27 maio 2010
O facto. Sabe-se que, no passado sábado, durante o jantar que levou ao Arco da Vila a nutrida comissão parlamentar de Assuntos Económicos que anda por aí e bem a tomar o pulso ao país real, o deputado do PS, João Soares, afirmou alto e bom som que o problema de fundo do Algarve é o da “falta de liderança regional”. Mais disse João Soares, surpreendendo muitos, que esse problema jamais poderá ser resolvido pelo governo central – o atual ou mesmo o que se lhe seguir, provavelmente em 2011 – e que nem sequer a regionalização o resolverá.
Primeiro ponto, então. João Soares disse a verdade, tem carradas de razão e não lhe pode ser imputado qualquer sinal de incoerência, antes pelo contrário, todos os algarvios (sejam do PS ou não) apenas podem ficar-lhe gratos pela coerência manifestada, coerência essa, oxalá fosse seguida pelos demais deputados sejam eles do PS ou não, pois a todos, nesse caso, deveríamos ficar gratos não assobiarem para o lado ao menos uma vez na vida. E é importante sublinhar que João Soares não disse que o Algarve precisava de uma liderança partidária ou de lideranças partidárias, mas sim de liderança regional – o que tem a ver mas pode também não ter a ver com apenas partidos. Naturalmente que os partidos ou as estruturas regionais dos partidos elegem os respetivos líderes sejam estes assim ou assado, por interesse do cozido ou ao serviço do frito, mas são eleitos e não consta que haja lugares vagos. O problema de fundo não é, pois, partidário, mas de liderança regional e o lugar desta, sim, é que está vago. Aliás esteve sempre vago e, bem avaliados os intérpretes e personagens (todos) da política algarvia desde 1974, nunca a região teve uma liderança nem um líder que verdadeiramente a protagonizasse. Uns arremedos, quando muito.

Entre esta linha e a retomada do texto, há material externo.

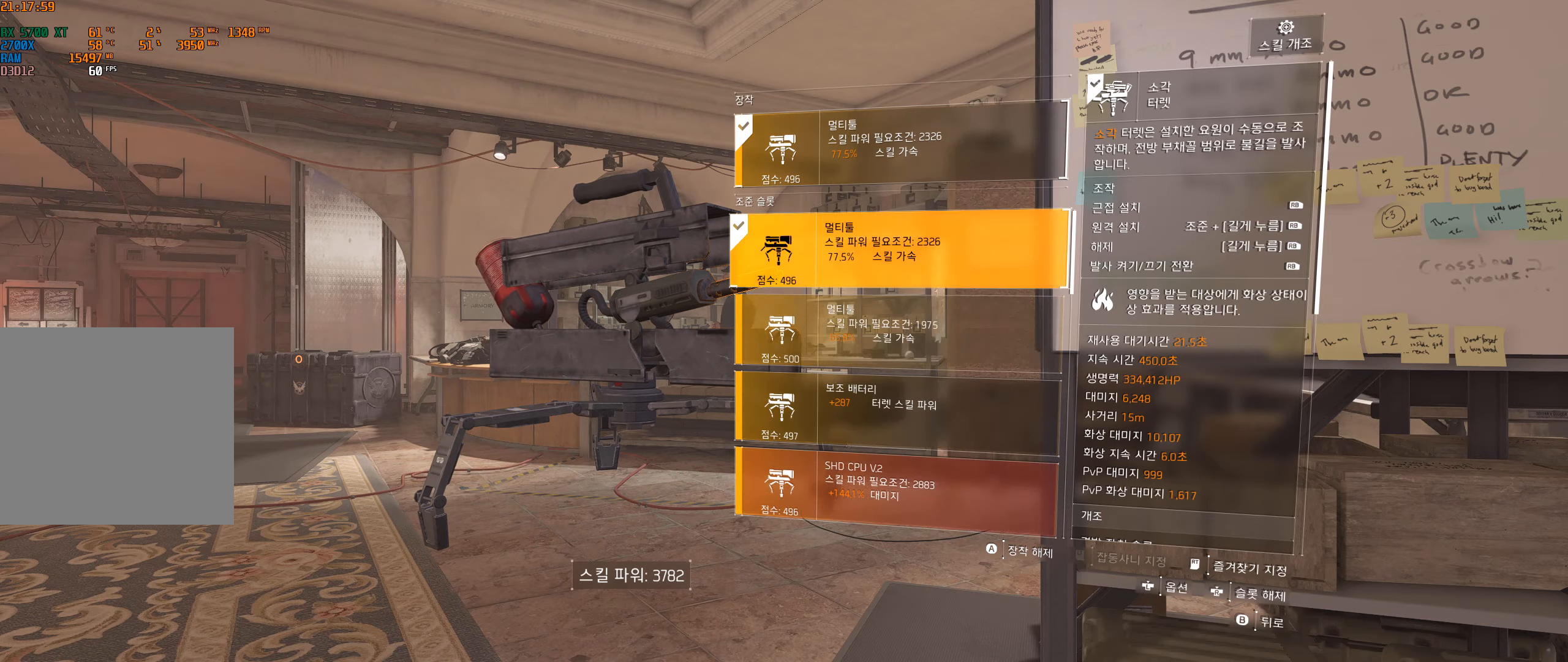
{"buttons": [], "left_stick": "center", "events": []}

Segundo ponto. Um líder - e então um líder do Algarve! - obviamente que não é feito nem pode ser feito por decreto, como se bastasse para tanto um primeiro-ministro da simpatia despachar coisa do género “nomeio fulano tal, líder do Caldeirão ao cais da lota de Faro”. Além disso, como ficou provado, o líder não pode depender da eleição partidária interna (pode coincidir mas não depende), o que se viu de forma muito clara nas últimas eleições: é verdade que os partidos algarvios, num primeiro momento, elegeram os que julgaram ser os seus “líderes partidários” regionais mas, a começar pelas três agora principais forças políticas, tais líderes foram desautorizados para a representação democraticamente mais refinada. E a desautorização, aceite, tolerada ou colaborativamente consumada, é o quanto basta para impedir que uma qualquer liderança partidária evolua para liderança regional.

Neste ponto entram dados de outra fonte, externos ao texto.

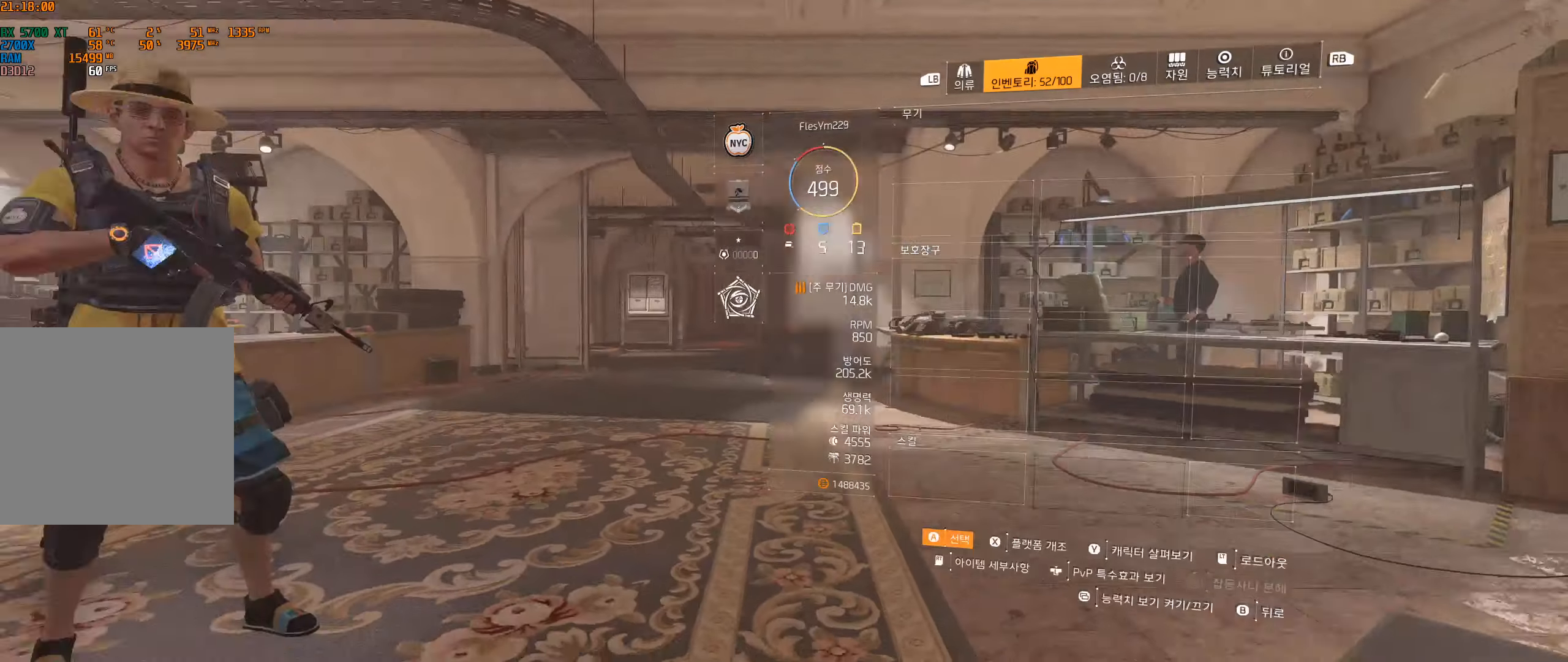
{"buttons": [], "left_stick": "center", "events": [[17, "B", "up"]]}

Terceiro ponto. É claro ainda que o tal líder ou a tal liderança regional também não cai do céu por obra e graça do Espírito Santo, e, em democracia, jamais se pode aceitar que seja alguém que, por nascimento, fortuna ou fanfarronice se julgue predestinado a chefe, ou portador de desígnio insondável, desígnio este que por regra anda com a máscara do populismo, sobretudo quando a democracia se transforma em permanente carnaval de uns quantos foliões à custa do erário e do interesse público – o Algarve tem conhecido disto e é por isso mesmo que mais uma vez, reconheça-se, João Soares tem razão: não é regionalização que vai ou poderá resolver o problema da falta de liderança política do Algarve, porque uma regionalização sem liderança e sem pluralismo de líderes não passará de um baile populista que, passados três dias de democracia frágil, redundará num perfeito entrudo.
Carlos Albino
- Flagrante esquecimento: O de alguém, crente ou não, que em nome ou em representação do Algarve, tivesse oferecido uma caravela ao papa. Até do nosso maior milagre já nos esquecemos?